> _Exercise_
Pictures are to be left out. Return exactly the lines below from the one with "Figure A2. Randomly" up to and including the one with "Figure 5. Geometries".

> _Dataset excerpts_
┄┄┄┄┄┄┄┄┄┄┄┄┄┄┄┄┄┄┄┄
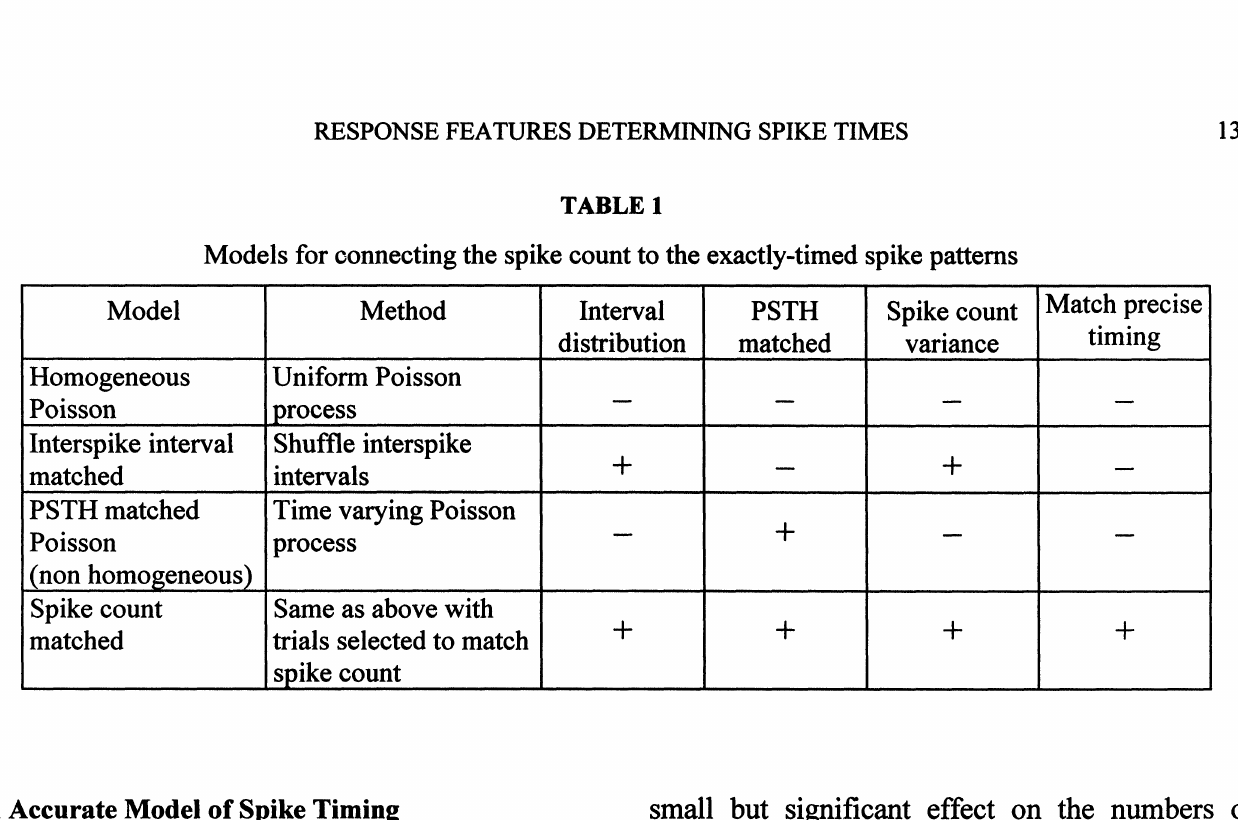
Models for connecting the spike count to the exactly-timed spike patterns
┄┄┄┄┄┄┄┄┄┄┄┄┄┄┄┄┄┄┄┄
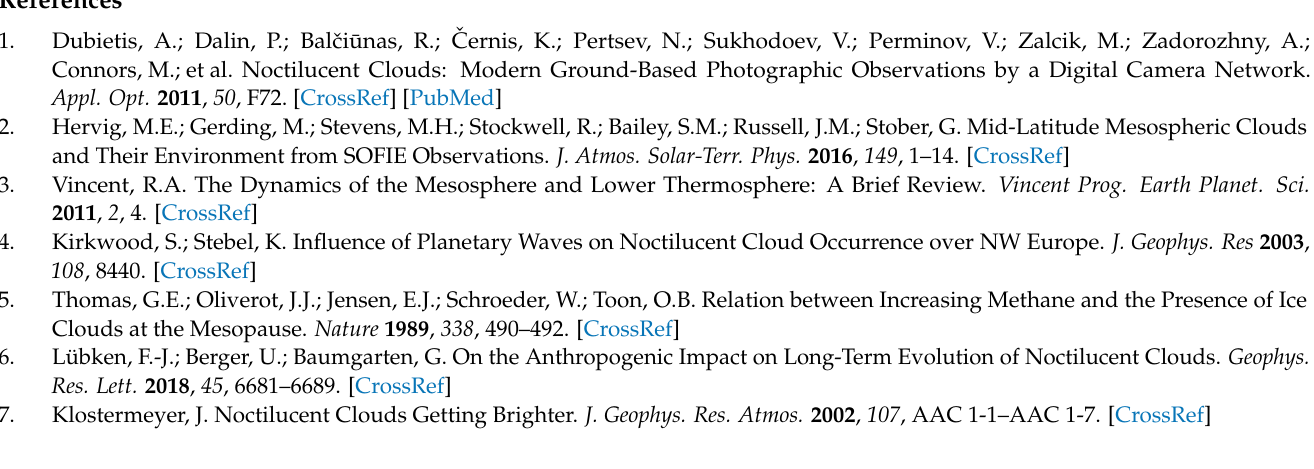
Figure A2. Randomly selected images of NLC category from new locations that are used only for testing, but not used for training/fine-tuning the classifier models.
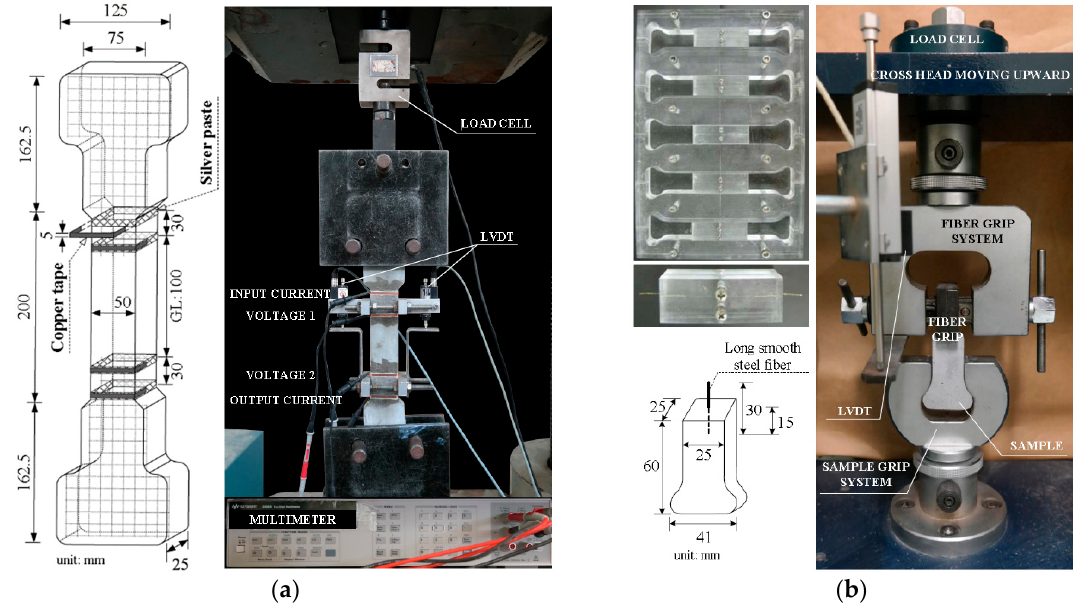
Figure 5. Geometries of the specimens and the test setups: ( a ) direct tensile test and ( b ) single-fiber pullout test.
┄┄┄┄┄┄┄┄┄┄┄┄┄┄┄┄┄┄┄┄
> _The completed task_
Figure A2. Randomly selected images of NLC category from new locations that are used only for testing, but not used for training/fine-tuning the classifier models.
Figure 5. Geometries of the specimens and the test setups: ( a ) direct tensile test and ( b ) single-fiber pullout test.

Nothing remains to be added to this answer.